Older and longer, more detailed article on similar topic here:

https://www.healio.com/news/hematology-oncology/20200116/oncologists-must-be-very-cautious-as-liquid-biopsy-use-expands

Lumpie

Study Finds Dairy (Not Soy) Skyrockets Breast Cancer Risk

Int J Epidemiol 2020 Feb 25

A new study claims that women who drink cows' milk could increase their risk of developing breast cancer by up to 80 percent compared to women who drink soy milk. Unbiased by either soy or dairy industry funding, this research was commissioned by the National Cancer Institute at the National Institutes of Health and the World Cancer Research Fund.

the researchers found a dramatic increase in risk with as little as a ¼-⅓ cup margin. Women who reported drinking just eight ounces a day increased their risk of breast cancer by 50 percent, and those who consumed two to three glasses of cows' milk escalated their risk by up to 80 percent (in comparison to the women who did not drink any cows' milk). To clarify, drinking one cup of cows' milk per day does not guarantee a woman is 50 percent more likely to get breast cancer. It does, however, suggest that her individual risk increases by 50 percent. So, if a person has an inherent 12 percent risk (the average), she can increase that risk by half simply by sipping one cows' milk latte or dairy-based smoothie a day. In contrast, participants who completely avoided cows' milk but consumed soy milk did not show an increased risk of cancer.

While this study does not prove cows' milk causes cancer, it opens up the field of study and provides a strong indicator of the harmful effects of dairy in comparison to benign foods. Researchers also suggested that the greatest benefits of soy milk in relation to breast cancer may not be in soy itself, but in the exclusion of dairy.

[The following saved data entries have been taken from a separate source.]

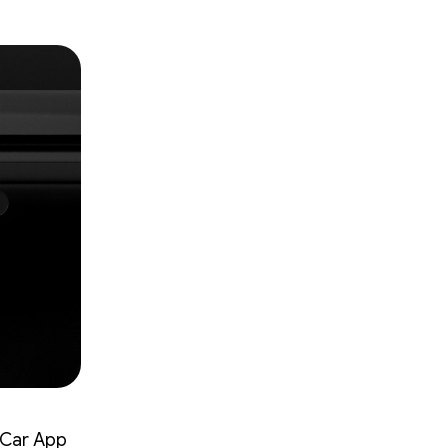
r App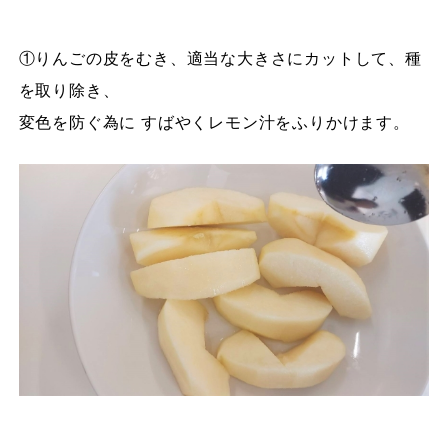
①りんごの皮をむき、適当な大きさにカットして、種
を取り除き、
変色を防ぐ為に すばやくレモン汁をふりかけます。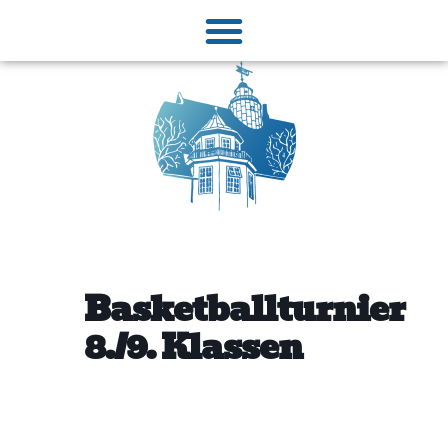
Basketballturnier
8./9. Klassen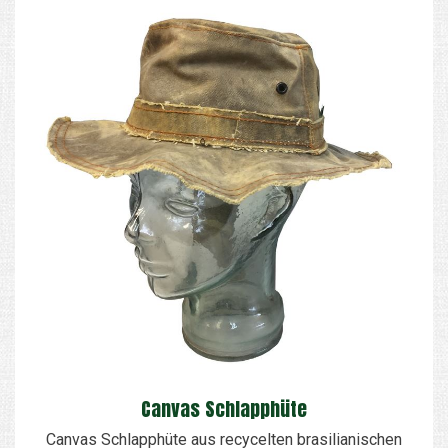
Canvas Schlapphüte
Canvas Schlapphüte aus recycelten brasilianischen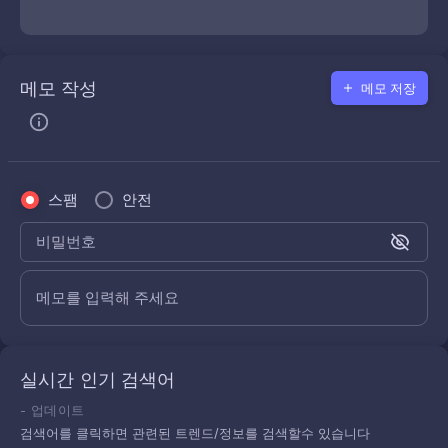
메모 작성
메모 저장
스팸
안전
비밀번호
메모를 입력해 주세요
실시간 인기 검색어
-
업데이트
검색어를 클릭하면 관련된 트렌드/정보를 검색할수 있습니다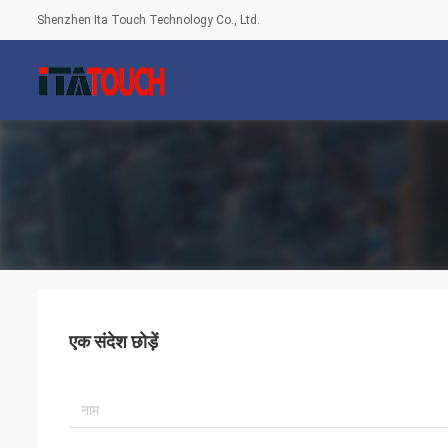
Shenzhen Ita Touch Technology Co., Ltd.
एक संदेश छोड़ें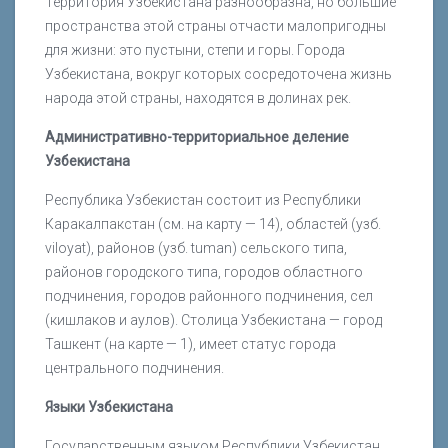
Территория Узбекистана разнообразна, но большие
пространства этой страны отчасти малопригодны
для жизни: это пустыни, степи и горы. Города
Узбекистана, вокруг которых сосредоточена жизнь
народа этой страны, находятся в долинах рек.
Административно-территориальное деление
Узбекистана
Республика Узбекистан состоит из Республики
Каракалпакстан (см. на карту — 14), областей (узб.
viloyat), районов (узб. tuman) сельского типа,
районов городского типа, городов областного
подчинения, городов районного подчинения, сел
(кишлаков и аулов). Столица Узбекистана — город
Ташкент (на карте — 1), имеет статус города
центрального подчинения.
Языки Узбекистана
Государственным языком Республики Узбекистан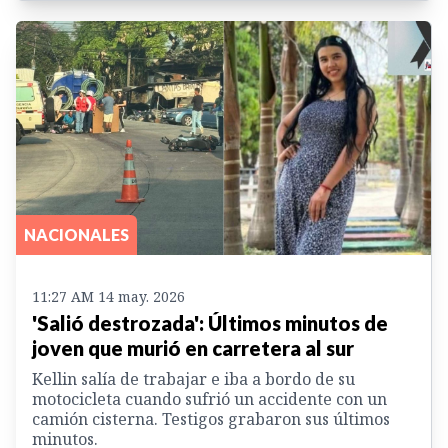
NACIONALES
11:27 AM 14 may. 2026
'Salió destrozada': Últimos minutos de
joven que murió en carretera al sur
Kellin salía de trabajar e iba a bordo de su
motocicleta cuando sufrió un accidente con un
camión cisterna. Testigos grabaron sus últimos
minutos.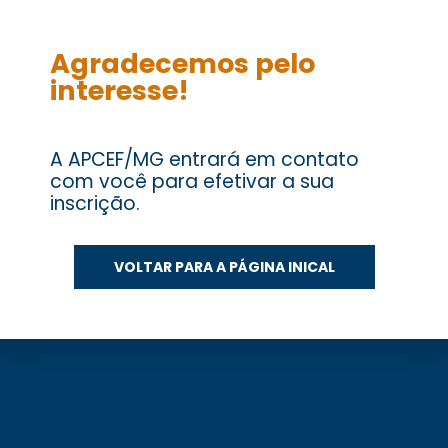
Agradecemos pelo
interesse!
A APCEF/MG entrará em contato
com você para efetivar a sua
inscrição.
VOLTAR PARA A PÁGINA INICAL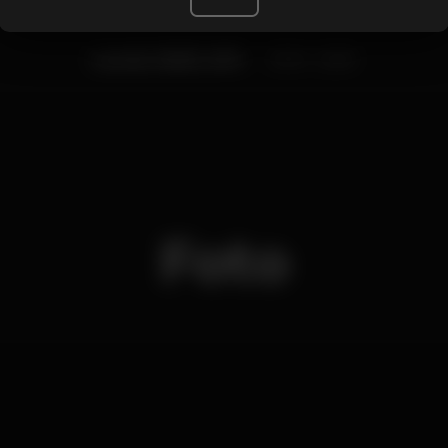
Lunedì, 06/05, 2019
21:00 - 23:59
Foto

Conclusions: Higher intakes of dairy milk were associated with greater risk of breast cancer, when adjusted for soy intake. Current guidelines for dairy milk consumption could be viewed with some caution.

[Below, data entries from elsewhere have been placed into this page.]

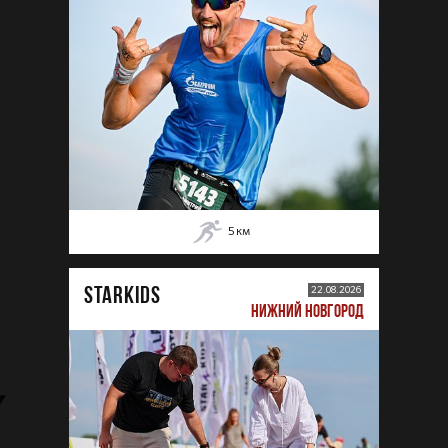
5
км
STARKIDS
22.08.2026
НИЖНИЙ НОВГОРОД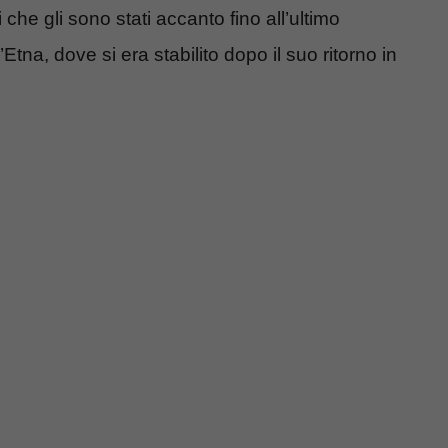
i che gli sono stati accanto fino all’ultimo
Etna, dove si era stabilito dopo il suo ritorno in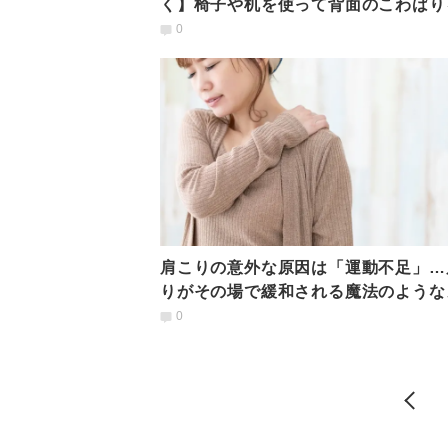
く】椅子や机を使って背面のこわばり
く「プチ太陽礼拝」
0
肩こりの意外な原因は「運動不足」…
りがその場で緩和される魔法のような
ッド
0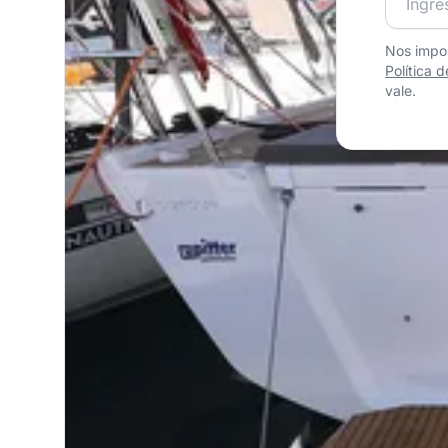
Nos impor
Política 
vale.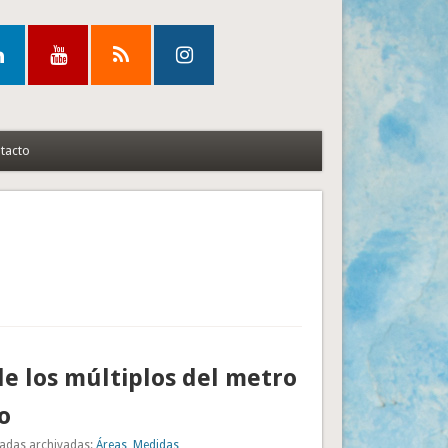
tacto
de los múltiplos del metro
o
adas archivadas:
Áreas
,
Medidas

https://nutritionstudies.org/study-finds-dairy-not-soy-skyrockets-breast-cancer-risk/?fbclid=IwAR3SYgJN3s-zwytFJ0ccw-D3HVTSGhVGLJYg4DbkDbXFRuZEXvVdQw4MO3w

https://pubmed.ncbi.nlm.nih.gov/32095830/

doi: 10.1093/ije/dyaa007

{As the daughter of several generation of dairy farmers (with no history of breast cancer), it pains me to post this.... but there it is...}

NorCalS

Lumpie,

Thanks for posting the information on liquid biopsies. I really appreciate all the information you have been providing the group. It is so helpful. I’ll have to pester MO about this

Lumpie

My pleasure NorCalS. My MO has not wanted to use liquid biopsy either. I really hope she may change her mind if they become more standard practice. I have a resistant tumor. Biopsy showed it to be same old type as before, but I wonder if part of it has morphed. A liquid biopsy could be really helpful in such a sitaution.